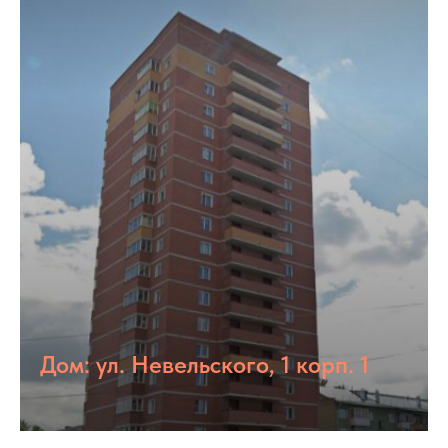
Дом: ул. Невельского, 1 корп. 1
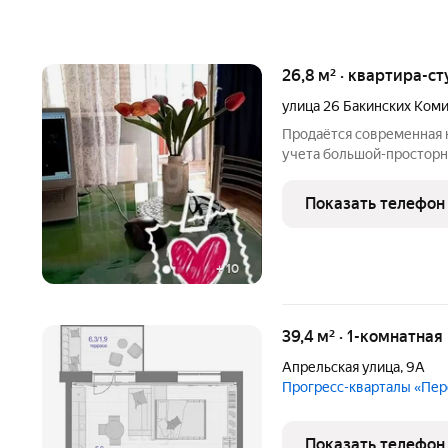
26,8 м² · квартира-ст
улица 26 Бакинских Ком
Продаётся современная к
учета большой-просторн
тысяч рублей и не забуд
новое! Огромная экономи
Показать телефон
только
+
10
39,4 м² · 1-комнатная
Апрельская улица
,
9А
Прогресс-кварталы «Пе
Показать телефон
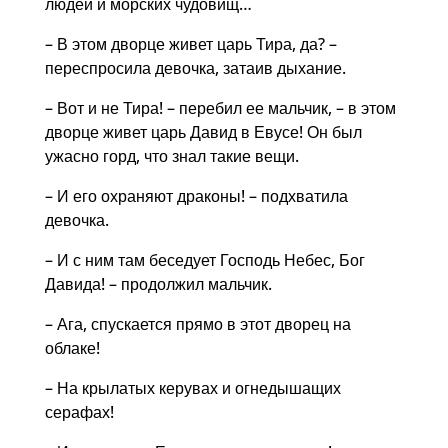
людей и морских чудовищ…
– В этом дворце живет царь Тира, да? –
переспросила девочка, затаив дыхание.
– Вот и не Тира! – перебил ее мальчик, – в этом
дворце живет царь Давид в Евусе! Он был
ужасно горд, что знал такие вещи.
– И его охраняют драконы! – подхватила
девочка.
– И с ним там беседует Господь Небес, Бог
Давида! – продолжил мальчик.
– Ага, спускается прямо в этот дворец на
облаке!
– На крылатых керувах и огнедышащих
серафах!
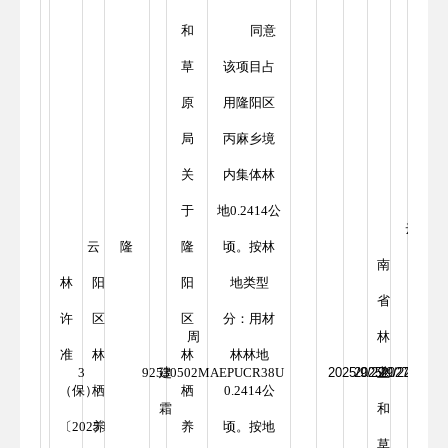
和
同意
草
该项目占
原
用隆阳区
局
丙麻乡境
关
内集体林
于
地0.2414公
云
云
隆
隆
顷。按林
南
林
阳
阳
地类型
省
许
区
区
分：用材
周
林
准
林
林
林林地
3
92530502MAEPUCR38U
建
2025/9/22
2025/9/22
业
2027/9/22
（保）
栖
栖
0.2414公
霜
和
〔2025〕
养
养
顷。按地
草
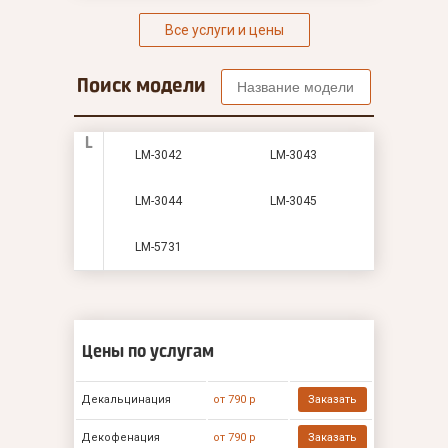
Все услуги и цены
Поиск модели
L
LM-3042
LM-3043
LM-3044
LM-3045
LM-5731
Цены по услугам
Декальцинация
от 790 р
Заказать
Декофенация
от 790 р
Заказать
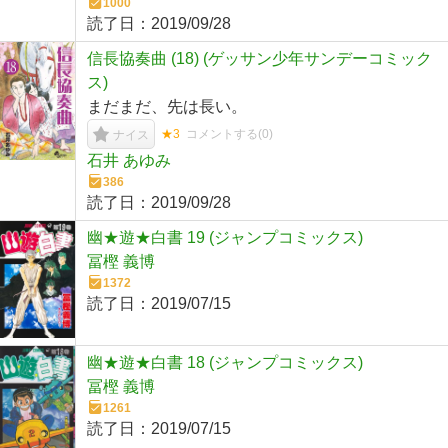
1000
読了日：
2019/09/28
信長協奏曲 (18) (ゲッサン少年サンデーコミック
ス)
まだまだ、先は長い。
★3
コメントする(
0
)
ナイス
石井 あゆみ
386
読了日：
2019/09/28
幽★遊★白書 19 (ジャンプコミックス)
冨樫 義博
1372
読了日：
2019/07/15
幽★遊★白書 18 (ジャンプコミックス)
冨樫 義博
1261
読了日：
2019/07/15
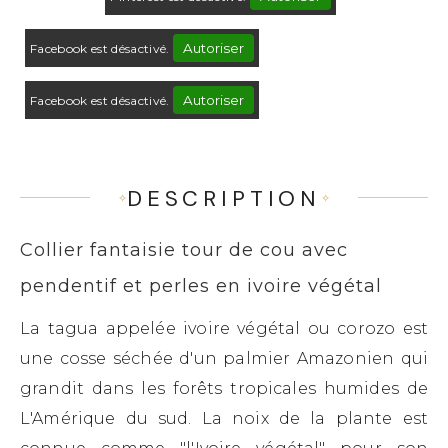
Autoriser
Facebook est désactivé.
Autoriser
Facebook est désactivé.
DESCRIPTION
Collier fantaisie tour de cou avec
pendentif et perles en ivoire végétal
La tagua appelée ivoire végétal ou corozo est
une cosse séchée d'un palmier Amazonien qui
grandit dans les forêts tropicales humides de
L'Amérique du sud. La noix de la plante est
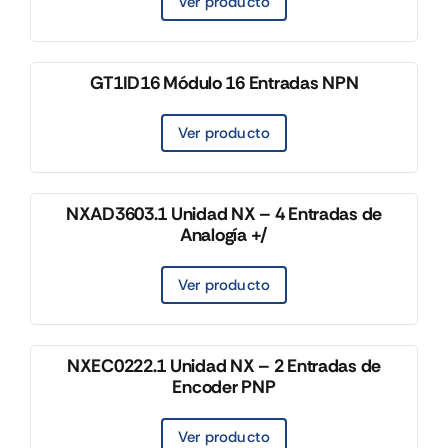
Ver producto
GT1ID16 Módulo 16 Entradas NPN
Ver producto
NXAD3603.1 Unidad NX – 4 Entradas de
Analogía +/
Ver producto
NXEC0222.1 Unidad NX – 2 Entradas de
Encoder PNP
Ver producto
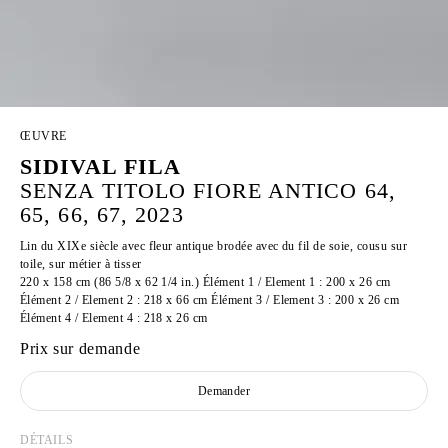
ŒUVRE
SIDIVAL FILA
SENZA TITOLO FIORE ANTICO 64,
65, 66, 67, 2023
Lin du XIXe siècle avec fleur antique brodée avec du fil de soie, cousu sur
toile, sur métier à tisser
220 x 158 cm (86 5/8 x 62 1/4 in.) Élément 1 / Element 1 : 200 x 26 cm
Élément 2 / Element 2 : 218 x 66 cm Élément 3 / Element 3 : 200 x 26 cm
Élément 4 / Element 4 : 218 x 26 cm
Prix sur demande
Demander
DÉTAILS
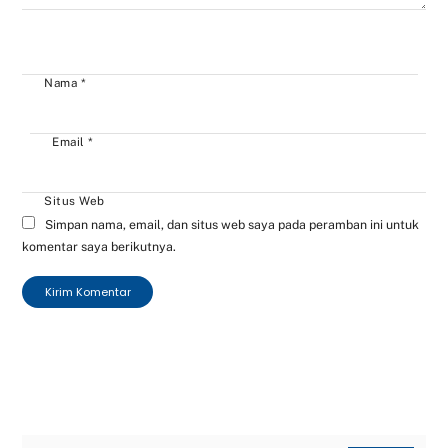
Nama
*
Email
*
Situs Web
Simpan nama, email, dan situs web saya pada peramban ini untuk
komentar saya berikutnya.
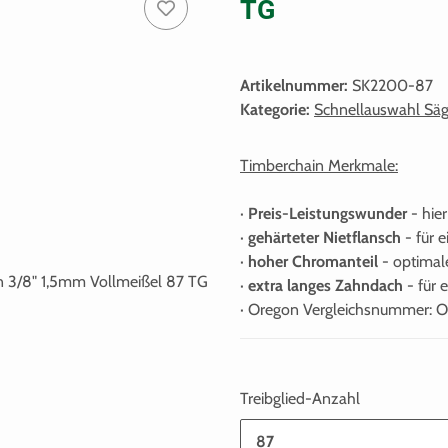
TG
Artikelnummer:
SK2200-87
Kategorie:
Schnellauswahl Säg
Timberchain Merkmale:
·
Preis-Leistungswunder
- hie
·
gehärteter Nietflansch
- für 
·
hoher Chromanteil
- optimale
·
extra langes Zahndach
- für 
· Oregon Vergleichsnummer: 
Treibglied-Anzahl
87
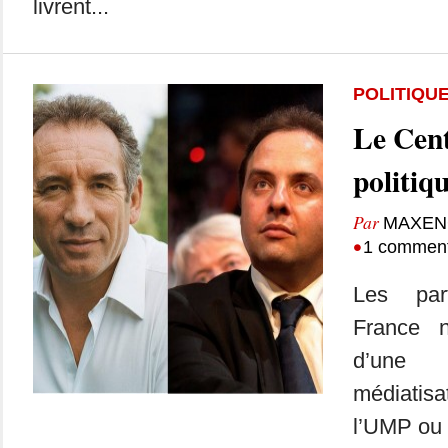
livrent...
POLITIQU
Le Cent
politiqu
Par
MAXEN
•
1 comment
Les par
France n
d’une
médiati
l’UMP ou 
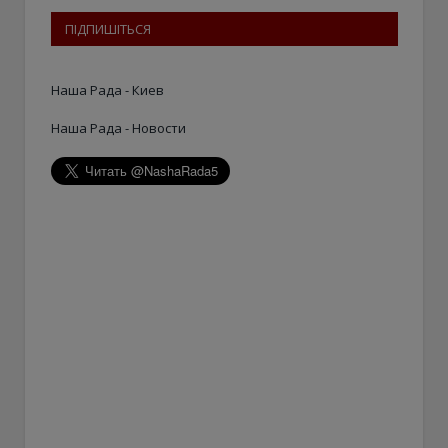
ПІДПИШІТЬСЯ
Наша Рада - Киев
Наша Рада - Новости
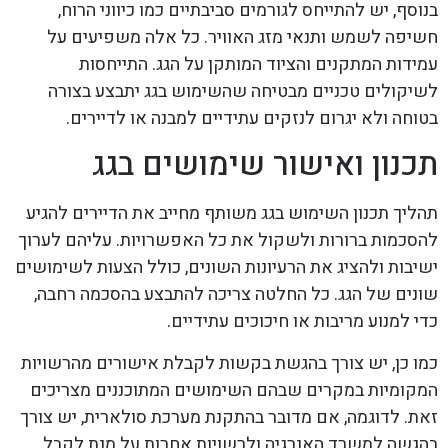
בנוסף, יש להתייחס לגורמים סביבתיים כמו כיווני הרוח,
חשיפה לשמש ותנאי מזג האוויר. כל אלה משפיעים על
עמידות המתקנים והציוד המותקן על הגג. התייחסות
לשיקולים טכניים מבטיחה שהשימוש בגג יתבצע בצורה
בטוחה ולא יגרום לנזקים עתידיים למבנה או לדיירים.
תכנון ואישור שימושים בגג
תהליך תכנון השימוש בגג משותף מחייב את הדיירים להגיע
להסכמות ברורות ולשקול את כל האפשרויות. עליהם לערוך
ישיבות ולהציג את הרעיונות השונים, כולל הצעות לשימושים
שונים של הגג. כל החלטה צריכה להתבצע בהסכמה רחבה,
כדי למנוע מריבות או חיכוכים עתידיים.
כמו כן, יש צורך בהגשת בקשות לקבלת אישורים מהרשויות
המקומיות במקרים שבהם השימושים המתוכננים מצריכים
זאת. לדוגמה, אם מדובר בהתקנת מערכת סולארית, יש צורך
בהגשה למשרד האנרגיה ולרשויות אחרות על מנת לקבל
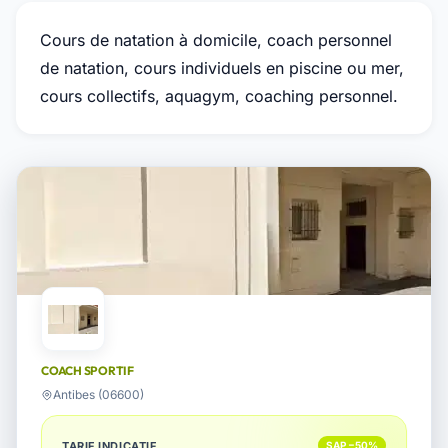
Cours de natation à domicile, coach personnel
de natation, cours individuels en piscine ou mer,
cours collectifs, aquagym, coaching personnel.
COACH SPORTIF
Antibes (06600)
TARIF INDICATIF
SAP −50%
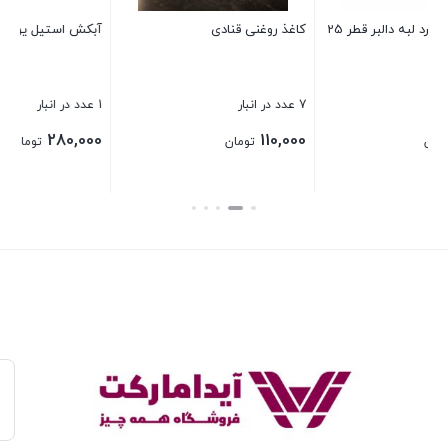
آبکش استيل يونيک سايز 24
(لانچ باکس) ظرف غذا استیل 2079
1 عدد در انبار
1 عدد در انبار
650,000
280,000
تومان
تومان
بستن
بستن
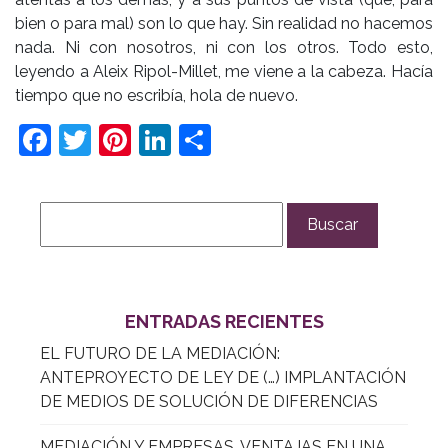
bien o para mal) son lo que hay. Sin realidad no hacemos
nada. Ni con nosotros, ni con los otros. Todo esto,
leyendo a Aleix Ripol-Millet, me viene a la cabeza. Hacía
tiempo que no escribía, hola de nuevo.
Facebook
Twitter
Pinterest
LinkedIn
Compartir
ENTRADAS RECIENTES
EL FUTURO DE LA MEDIACIÓN:
ANTEPROYECTO DE LEY DE (…) IMPLANTACIÓN
DE MEDIOS DE SOLUCIÓN DE DIFERENCIAS
MEDIACIÓN Y EMPRESAS. VENTAJAS EN UNA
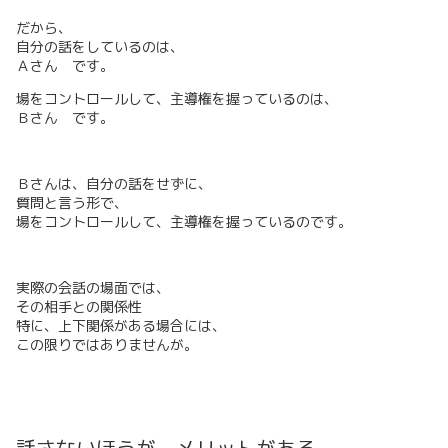
だから、
自分の話をしているのは、
Ａさん です。
場をコントロールして、主導権を握っているのは、
Ｂさん です。
Ｂさんは、自分の話をせずに、
質問と言う形で、
場をコントロールして、主導権を握っているのです。
実際の会話の場面では、
その相手との関係性
特に、上下関係がある場合には、
この限りではありませんが。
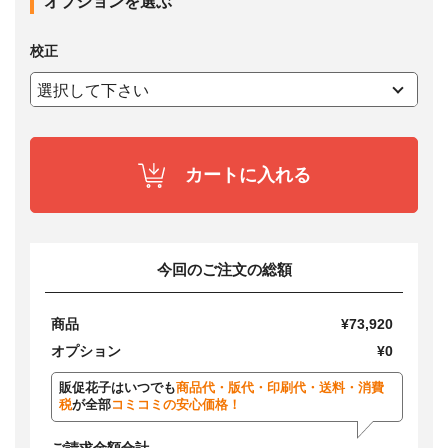
オプションを選ぶ
校正
カートに入れる
今回のご注文の総額
商品
¥73,920
オプション
¥0
販促花子はいつでも
商品代・版代・印刷代・送料・消費
税
が全部
コミコミの安心価格！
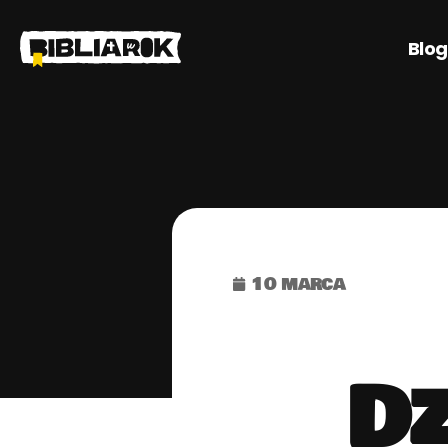
Blog
10 marca
Dz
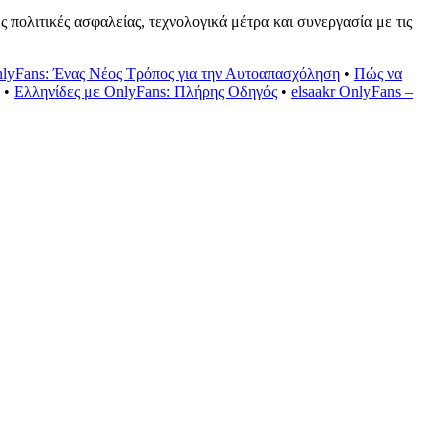
πολιτικές ασφαλείας, τεχνολογικά μέτρα και συνεργασία με τις
nlyFans: Ένας Νέος Τρόπος για την Αυτοαπασχόληση
•
Πώς να
•
Ελληνίδες με OnlyFans: Πλήρης Οδηγός
•
elsaakr OnlyFans –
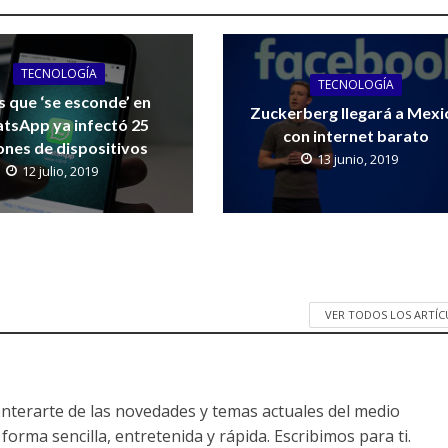
TECNOLOGÍA
TECNOLOGÍA
s que ‘se esconde’ en
Zuckerberg llegará a Mexi
tsApp ya infectó 25
con internet barato
ones de dispositivos
13 junio, 2019
12 julio, 2019
VER TODOS LOS ARTÍ
nterarte de las novedades y temas actuales del medio
forma sencilla, entretenida y rápida. Escribimos para ti.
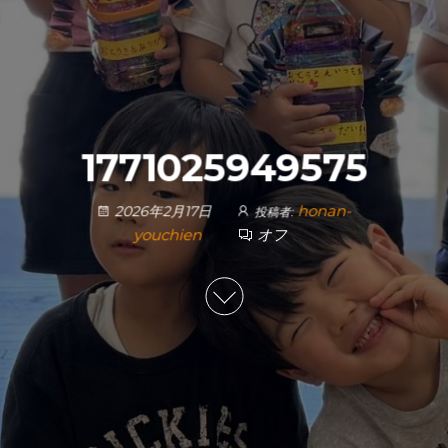
1771025949575
honan-
2026年2月17日
投稿者:
youchien
オフ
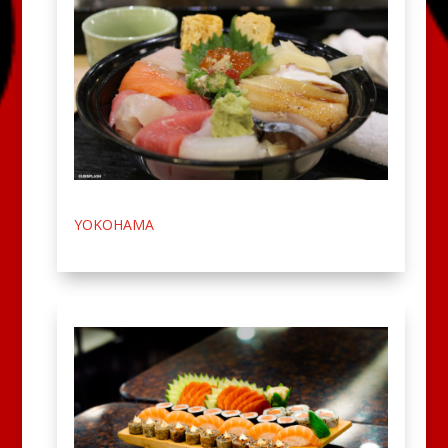
YOKOHAMA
________________________
▶ _Assigned task_
When you copy the listing, keep every line exactly as it is but leave out all images.

▶ _Response area_
Дом: ул. Невельского, 1 корп. 1
26,8 м² · квартира-ст
улица 26 Бакинских Ком
Продаётся современная к
учета большой-просторн
тысяч рублей и не забуд
новое! Огромная экономи
Показать телефон
только
+
10
39,4 м² · 1-комнатная
Апрельская улица
,
9А
Прогресс-кварталы «Пе
Показать телефон
людей и морских чудовищ…
– В этом дворце живет царь Тира, да? –
переспросила девочка, затаив дыхание.
– Вот и не Тира! – перебил ее мальчик, – в этом
дворце живет царь Давид в Евусе! Он был
ужасно горд, что знал такие вещи.
– И его охраняют драконы! – подхватила
девочка.
– И с ним там беседует Господь Небес, Бог
Давида! – продолжил мальчик.
– Ага, спускается прямо в этот дворец на
облаке!
– На крылатых керувах и огнедышащих
серафах!
和
同意
草
该项目占
原
用隆阳区
局
丙麻乡境
关
内集体林
于
地0.2414公
云
云
隆
隆
顷。按林
南
林
阳
阳
地类型
省
许
区
区
分：用材
周
林
准
林
林
林林地
3
92530502MAEPUCR38U
建
2025/9/22
2025/9/22
业
2027/9/22
（保）
栖
栖
0.2414公
霜
和
〔2025〕
养
养
顷。按地
草
Все услуги и цены
Поиск модели
L
LM-3042
LM-3043
LM-3044
LM-3045
LM-5731
Цены по услугам
Декальцинация
от 790 р
Заказать
Декофенация
от 790 р
Заказать
1000
読了日：
2019/09/28
信長協奏曲 (18) (ゲッサン少年サンデーコミック
ス)
まだまだ、先は長い。
★3
コメントする(
0
)
ナイス
石井 あゆみ
386
読了日：
2019/09/28
幽★遊★白書 19 (ジャンプコミックス)
冨樫 義博
1372
読了日：
2019/07/15
幽★遊★白書 18 (ジャンプコミックス)
冨樫 義博
1261
読了日：
2019/07/15
Autoriser
Facebook est désactivé.
Autoriser
Facebook est désactivé.
DESCRIPTION
Collier fantaisie tour de cou avec
pendentif et perles en ivoire végétal
La tagua appelée ivoire végétal ou corozo est
une cosse séchée d'un palmier Amazonien qui
grandit dans les forêts tropicales humides de
L'Amérique du sud. La noix de la plante est
Ver producto
GT1ID16 Módulo 16 Entradas NPN
Ver producto
NXAD3603.1 Unidad NX – 4 Entradas de
Analogía +/
Ver producto
NXEC0222.1 Unidad NX – 2 Entradas de
Encoder PNP
Ver producto
ŒUVRE
SIDIVAL FILA
SENZA TITOLO FIORE ANTICO 64,
65, 66, 67, 2023
Lin du XIXe siècle avec fleur antique brodée avec du fil de soie, cousu sur
toile, sur métier à tisser
220 x 158 cm (86 5/8 x 62 1/4 in.) Élément 1 / Element 1 : 200 x 26 cm
Élément 2 / Element 2 : 218 x 66 cm Élément 3 / Element 3 : 200 x 26 cm
Élément 4 / Element 4 : 218 x 26 cm
Prix sur demande
Demander
DÉTAILS
Nama
*
Email
*
Situs Web
Simpan nama, email, dan situs web saya pada peramban ini untuk
komentar saya berikutnya.
TG
Artikelnummer:
SK2200-87
Kategorie:
Schnellauswahl Säg
Timberchain Merkmale:
·
Preis-Leistungswunder
- hie
·
gehärteter Nietflansch
- für 
·
hoher Chromanteil
- optimale
·
extra langes Zahndach
- für 
· Oregon Vergleichsnummer: 
Treibglied-Anzahl
87
livrent...
POLITIQU
Le Cent
politiqu
Par
MAXEN
•
1 comment
Les par
France n
d’une
médiati
l’UMP ou 
ПІДПИШІТЬСЯ
Наша Рада - Киев
Наша Рада - Новости
בנוסף, יש להתייחס לגורמים סביבתיים כמו כיווני הרוח,
חשיפה לשמש ותנאי מזג האוויר. כל אלה משפיעים על
עמידות המתקנים והציוד המותקן על הגג. התייחסות
לשיקולים טכניים מבטיחה שהשימוש בגג יתבצע בצורה
בטוחה ולא יגרום לנזקים עתידיים למבנה או לדיירים.
תכנון ואישור שימושים בגג
תהליך תכנון השימוש בגג משותף מחייב את הדיירים להגיע
להסכמות ברורות ולשקול את כל האפשרויות. עליהם לערוך
ישיבות ולהציג את הרעיונות השונים, כולל הצעות לשימושים
שונים של הגג. כל החלטה צריכה להתבצע בהסכמה רחבה,
כדי למנוע מריבות או חיכוכים עתידיים.
כמו כן, יש צורך בהגשת בקשות לקבלת אישורים מהרשויות
המקומיות במקרים שבהם השימושים המתוכננים מצריכים
זאת. לדוגמה, אם מדובר בהתקנת מערכת סולארית, יש צורך
בהגשה למשרד האנרגיה ולרשויות אחרות על מנת לקבל
Cours de natation à domicile, coach personnel
de natation, cours individuels en piscine ou mer,
cours collectifs, aquagym, coaching personnel.
COACH SPORTIF
Antibes (06600)
TARIF INDICATIF
SAP −50%
آبکش استيل يونيک سايز 24
(لانچ باکس) ظرف غذا استیل 2079
1 عدد در انبار
1 عدد در انبار
650,000
280,000
تومان
تومان
بستن
بستن
bien o para mal) son lo que hay. Sin realidad no hacemos
nada. Ni con nosotros, ni con los otros. Todo esto,
leyendo a Aleix Ripol-Millet, me viene a la cabeza. Hacía
tiempo que no escribía, hola de nuevo.
Facebook
Twitter
Pinterest
LinkedIn
Compartir
ENTRADAS RECIENTES
EL FUTURO DE LA MEDIACIÓN:
ANTEPROYECTO DE LEY DE (…) IMPLANTACIÓN
DE MEDIOS DE SOLUCIÓN DE DIFERENCIAS
MEDIACIÓN Y EMPRESAS. VENTAJAS EN UNA
だから、
自分の話をしているのは、
Ａさん です。
場をコントロールして、主導権を握っているのは、
Ｂさん です。
Ｂさんは、自分の話をせずに、
質問と言う形で、
場をコントロールして、主導権を握っているのです。
実際の会話の場面では、
その相手との関係性
特に、上下関係がある場合には、
この限りではありませんが。
オプションを選ぶ
校正
カートに入れる
今回のご注文の総額
商品
¥73,920
オプション
¥0
販促花子はいつでも
商品代・版代・印刷代・送料・消費
税
が全部
コミコミの安心価格！
Blog
10 marca
Dz
πολιτικές ασφαλείας, τεχνολογικά μέτρα και συνεργασία με τις
nlyFans: Ένας Νέος Τρόπος για την Αυτοαπασχόληση
•
Πώς να
•
Ελληνίδες με OnlyFans: Πλήρης Οδηγός
•
elsaakr OnlyFans –
TECNOLOGÍA
TECNOLOGÍA
s que ‘se esconde’ en
Zuckerberg llegará a Mexi
tsApp ya infectó 25
con internet barato
ones de dispositivos
13 junio, 2019
12 julio, 2019
VER TODOS LOS ARTÍ
nterarte de las novedades y temas actuales del medio
forma sencilla, entretenida y rápida. Escribimos para ti.
1771025949575
honan-
2026年2月17日
投稿者:
youchien
オフ
YOKOHAMA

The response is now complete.